[SUPPLIED DATA Boundary: Start]

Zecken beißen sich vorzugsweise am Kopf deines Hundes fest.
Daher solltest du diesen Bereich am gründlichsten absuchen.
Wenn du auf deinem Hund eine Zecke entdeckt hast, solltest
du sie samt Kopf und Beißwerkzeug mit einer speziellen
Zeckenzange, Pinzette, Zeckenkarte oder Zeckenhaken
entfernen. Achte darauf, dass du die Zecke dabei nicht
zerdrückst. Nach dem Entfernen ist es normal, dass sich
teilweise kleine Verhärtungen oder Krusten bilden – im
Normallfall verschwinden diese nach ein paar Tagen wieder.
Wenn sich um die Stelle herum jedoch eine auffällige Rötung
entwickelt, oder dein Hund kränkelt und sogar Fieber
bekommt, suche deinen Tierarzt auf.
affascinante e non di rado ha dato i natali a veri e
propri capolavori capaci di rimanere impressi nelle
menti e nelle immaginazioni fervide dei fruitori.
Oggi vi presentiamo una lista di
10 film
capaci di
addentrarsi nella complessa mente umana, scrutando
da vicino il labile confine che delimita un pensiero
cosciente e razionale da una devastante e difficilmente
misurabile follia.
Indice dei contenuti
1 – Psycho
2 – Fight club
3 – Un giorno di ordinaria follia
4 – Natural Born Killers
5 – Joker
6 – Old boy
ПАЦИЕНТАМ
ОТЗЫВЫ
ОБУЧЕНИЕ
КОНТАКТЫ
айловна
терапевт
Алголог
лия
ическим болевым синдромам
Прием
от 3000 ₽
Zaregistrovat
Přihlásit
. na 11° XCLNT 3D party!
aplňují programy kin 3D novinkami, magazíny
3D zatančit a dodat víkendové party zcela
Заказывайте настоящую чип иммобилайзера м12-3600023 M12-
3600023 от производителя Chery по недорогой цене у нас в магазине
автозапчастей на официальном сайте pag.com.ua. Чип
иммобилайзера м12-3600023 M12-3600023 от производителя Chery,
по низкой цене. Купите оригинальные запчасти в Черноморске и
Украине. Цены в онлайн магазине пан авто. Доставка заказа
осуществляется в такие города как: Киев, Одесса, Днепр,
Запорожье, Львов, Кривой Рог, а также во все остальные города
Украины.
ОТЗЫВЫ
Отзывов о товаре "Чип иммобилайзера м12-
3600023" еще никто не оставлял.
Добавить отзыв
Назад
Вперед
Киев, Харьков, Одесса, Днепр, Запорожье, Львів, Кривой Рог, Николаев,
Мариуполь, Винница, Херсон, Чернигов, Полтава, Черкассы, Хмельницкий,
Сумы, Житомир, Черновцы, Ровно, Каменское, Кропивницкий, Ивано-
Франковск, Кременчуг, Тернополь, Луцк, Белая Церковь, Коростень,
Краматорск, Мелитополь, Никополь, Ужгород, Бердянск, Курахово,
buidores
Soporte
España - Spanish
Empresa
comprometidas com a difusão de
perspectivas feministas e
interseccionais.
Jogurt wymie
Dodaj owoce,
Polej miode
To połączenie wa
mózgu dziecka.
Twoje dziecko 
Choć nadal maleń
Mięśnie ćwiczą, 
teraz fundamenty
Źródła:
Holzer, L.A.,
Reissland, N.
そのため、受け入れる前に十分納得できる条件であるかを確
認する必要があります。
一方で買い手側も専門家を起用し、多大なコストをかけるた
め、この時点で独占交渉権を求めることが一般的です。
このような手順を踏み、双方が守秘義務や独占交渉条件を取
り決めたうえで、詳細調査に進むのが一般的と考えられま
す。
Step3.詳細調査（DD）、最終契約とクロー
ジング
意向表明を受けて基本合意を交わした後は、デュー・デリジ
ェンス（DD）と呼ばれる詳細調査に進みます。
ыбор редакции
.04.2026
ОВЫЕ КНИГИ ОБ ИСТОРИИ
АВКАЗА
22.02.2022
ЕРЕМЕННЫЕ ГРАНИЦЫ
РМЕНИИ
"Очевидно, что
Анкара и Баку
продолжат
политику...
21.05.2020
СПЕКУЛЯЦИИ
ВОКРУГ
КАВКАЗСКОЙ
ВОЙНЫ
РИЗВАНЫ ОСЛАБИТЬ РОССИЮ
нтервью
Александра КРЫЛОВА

[SUPPLIED DATA Boundary: End]

- TASK REQUIREMENTS -
Reproduce the text of all the entries above verbatim, line for line.

- RESULT FOR THIS EXERCISE -
Zecken beißen sich vorzugsweise am Kopf deines Hundes fest.
Daher solltest du diesen Bereich am gründlichsten absuchen.
Wenn du auf deinem Hund eine Zecke entdeckt hast, solltest
du sie samt Kopf und Beißwerkzeug mit einer speziellen
Zeckenzange, Pinzette, Zeckenkarte oder Zeckenhaken
entfernen. Achte darauf, dass du die Zecke dabei nicht
zerdrückst. Nach dem Entfernen ist es normal, dass sich
teilweise kleine Verhärtungen oder Krusten bilden – im
Normallfall verschwinden diese nach ein paar Tagen wieder.
Wenn sich um die Stelle herum jedoch eine auffällige Rötung
entwickelt, oder dein Hund kränkelt und sogar Fieber
bekommt, suche deinen Tierarzt auf.
affascinante e non di rado ha dato i natali a veri e
propri capolavori capaci di rimanere impressi nelle
menti e nelle immaginazioni fervide dei fruitori.
Oggi vi presentiamo una lista di
10 film
capaci di
addentrarsi nella complessa mente umana, scrutando
da vicino il labile confine che delimita un pensiero
cosciente e razionale da una devastante e difficilmente
misurabile follia.
Indice dei contenuti
1 – Psycho
2 – Fight club
3 – Un giorno di ordinaria follia
4 – Natural Born Killers
5 – Joker
6 – Old boy
ПАЦИЕНТАМ
ОТЗЫВЫ
ОБУЧЕНИЕ
КОНТАКТЫ
айловна
терапевт
Алголог
лия
ическим болевым синдромам
Прием
от 3000 ₽
Zaregistrovat
Přihlásit
. na 11° XCLNT 3D party!
aplňují programy kin 3D novinkami, magazíny
3D zatančit a dodat víkendové party zcela
Заказывайте настоящую чип иммобилайзера м12-3600023 M12-
3600023 от производителя Chery по недорогой цене у нас в магазине
автозапчастей на официальном сайте pag.com.ua. Чип
иммобилайзера м12-3600023 M12-3600023 от производителя Chery,
по низкой цене. Купите оригинальные запчасти в Черноморске и
Украине. Цены в онлайн магазине пан авто. Доставка заказа
осуществляется в такие города как: Киев, Одесса, Днепр,
Запорожье, Львов, Кривой Рог, а также во все остальные города
Украины.
ОТЗЫВЫ
Отзывов о товаре "Чип иммобилайзера м12-
3600023" еще никто не оставлял.
Добавить отзыв
Назад
Вперед
Киев, Харьков, Одесса, Днепр, Запорожье, Львів, Кривой Рог, Николаев,
Мариуполь, Винница, Херсон, Чернигов, Полтава, Черкассы, Хмельницкий,
Сумы, Житомир, Черновцы, Ровно, Каменское, Кропивницкий, Ивано-
Франковск, Кременчуг, Тернополь, Луцк, Белая Церковь, Коростень,
Краматорск, Мелитополь, Никополь, Ужгород, Бердянск, Курахово,
buidores
Soporte
España - Spanish
Empresa
comprometidas com a difusão de
perspectivas feministas e
interseccionais.
Jogurt wymie
Dodaj owoce,
Polej miode
To połączenie wa
mózgu dziecka.
Twoje dziecko 
Choć nadal maleń
Mięśnie ćwiczą, 
teraz fundamenty
Źródła:
Holzer, L.A.,
Reissland, N.
そのため、受け入れる前に十分納得できる条件であるかを確
認する必要があります。
一方で買い手側も専門家を起用し、多大なコストをかけるた
め、この時点で独占交渉権を求めることが一般的です。
このような手順を踏み、双方が守秘義務や独占交渉条件を取
り決めたうえで、詳細調査に進むのが一般的と考えられま
す。
Step3.詳細調査（DD）、最終契約とクロー
ジング
意向表明を受けて基本合意を交わした後は、デュー・デリジ
ェンス（DD）と呼ばれる詳細調査に進みます。
ыбор редакции
.04.2026
ОВЫЕ КНИГИ ОБ ИСТОРИИ
АВКАЗА
22.02.2022
ЕРЕМЕННЫЕ ГРАНИЦЫ
РМЕНИИ
"Очевидно, что
Анкара и Баку
продолжат
политику...
21.05.2020
СПЕКУЛЯЦИИ
ВОКРУГ
КАВКАЗСКОЙ
ВОЙНЫ
РИЗВАНЫ ОСЛАБИТЬ РОССИЮ
нтервью
Александра КРЫЛОВА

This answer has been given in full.